■ Explore the material ■
1. In the post on European political discourse, what does European political discourse tend to be about?
2. Extend the post on European political discourse, picking up immediately after its final sentence.

■ Selected excerpt ■
········

Ali’s blog

Mostly quant stuff with occasional digressions

European woes

Posted by alifinmath on February 10, 2008

A couple of years back, I was reading in some magazine that the US Democratic Party is slightly to the right of European conservative parties and the Republican Party is slightly to the left of European national front (i.e. fascist) parties — a point of view with which I concur. American politicial discourse and campaigning is so vacuous and vapid as to beggar belief — talk of “courage,” “the audacity of hope,” “vision,” and other such nonsense, which doubtless helps to camouflage the sordid realities of the American political process. European discourse tends to be about public services and how they’re going to be funded. The chill winds of neo-liberal change can be felt on the European political landscape as well, but in more attenuated form. Anyway, here’s a piece of analysis in the Guardian:

QUOTE

There is agreement across the parties about quite a lot. All are committed to publicly funded services free at the point of use. The Tories have binned trying to sell radically free-market approaches. One thing all the candidates in the American presidential race agree on is that their insurance system is not working when nearly 50 million Americans are uninsured. All the parties also agree that we cannot carry on as we are. One reason is purely financial. The days of plenty are over. Even before the current economic turmoil made the public finances look so shaky, the spending surge which began in 2000 was coming to its end. Though the budgets for health and education are still set to grow over the next three years, they will do so at a lower rate than before. Even if the maths say it isn’t a cut, this tightening may well feel like a cut.

········

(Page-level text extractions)
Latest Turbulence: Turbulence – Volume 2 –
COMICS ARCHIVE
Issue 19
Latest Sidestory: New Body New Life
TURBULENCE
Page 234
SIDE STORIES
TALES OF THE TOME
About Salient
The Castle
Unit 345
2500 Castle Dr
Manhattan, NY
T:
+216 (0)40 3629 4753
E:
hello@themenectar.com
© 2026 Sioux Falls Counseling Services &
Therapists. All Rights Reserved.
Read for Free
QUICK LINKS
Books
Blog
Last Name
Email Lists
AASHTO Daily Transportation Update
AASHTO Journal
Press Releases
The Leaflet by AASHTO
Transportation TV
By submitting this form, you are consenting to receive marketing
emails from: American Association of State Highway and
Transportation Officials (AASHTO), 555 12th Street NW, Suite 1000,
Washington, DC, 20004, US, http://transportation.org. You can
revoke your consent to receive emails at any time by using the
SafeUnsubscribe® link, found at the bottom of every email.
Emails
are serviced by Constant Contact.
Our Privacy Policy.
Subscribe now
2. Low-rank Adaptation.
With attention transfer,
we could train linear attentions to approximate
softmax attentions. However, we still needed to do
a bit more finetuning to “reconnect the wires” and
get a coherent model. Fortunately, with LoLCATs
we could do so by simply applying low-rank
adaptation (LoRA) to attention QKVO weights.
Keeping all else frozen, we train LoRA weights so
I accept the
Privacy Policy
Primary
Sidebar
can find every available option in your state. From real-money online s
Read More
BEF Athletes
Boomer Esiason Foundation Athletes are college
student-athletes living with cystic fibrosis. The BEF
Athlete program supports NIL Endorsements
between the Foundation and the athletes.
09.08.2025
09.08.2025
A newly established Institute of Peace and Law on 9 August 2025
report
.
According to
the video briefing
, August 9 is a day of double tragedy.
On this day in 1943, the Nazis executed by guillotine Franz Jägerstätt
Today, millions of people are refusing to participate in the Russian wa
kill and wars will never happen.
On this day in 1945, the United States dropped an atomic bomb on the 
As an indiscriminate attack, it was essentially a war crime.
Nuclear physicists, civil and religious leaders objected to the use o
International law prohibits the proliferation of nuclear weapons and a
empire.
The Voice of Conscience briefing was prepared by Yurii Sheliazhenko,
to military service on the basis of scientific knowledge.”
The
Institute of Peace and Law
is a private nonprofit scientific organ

········

■ Answers to the exercises ■
1. It tends to be about public services and how they are going to be funded.

2.
On most measures, the money that Labour spent has shown up in improvements. But better has not been good enough. Some of our hospitals are still so filthy that they kill the patients they are supposed to be curing. It’s a shocking statistic that more than 30,000 16-year-olds leave school every year without a single GCSE to their names.

Here is one further thing the parties now agree on. None of them will go into the next election saying they will find more money for public services by increasing taxes. Gordon Brown has told confidantes that he will repeat Labour’s pledge not to raise the basic level of income tax and not to introduce a new higher rate. Nick Clegg, the Lib Dem leader, argues that there’s no public appetite for any further increase in the tax take. On the level of spending, the parties are again in agreement. They are all committed to spending the same since both the Lib Dems and the Tories have signed up to Labour’s totals. So all of them are confronted with the same dilemma, trying to reconcile tighter money with voters’ rising expectations. Public services will be asked to do more for less.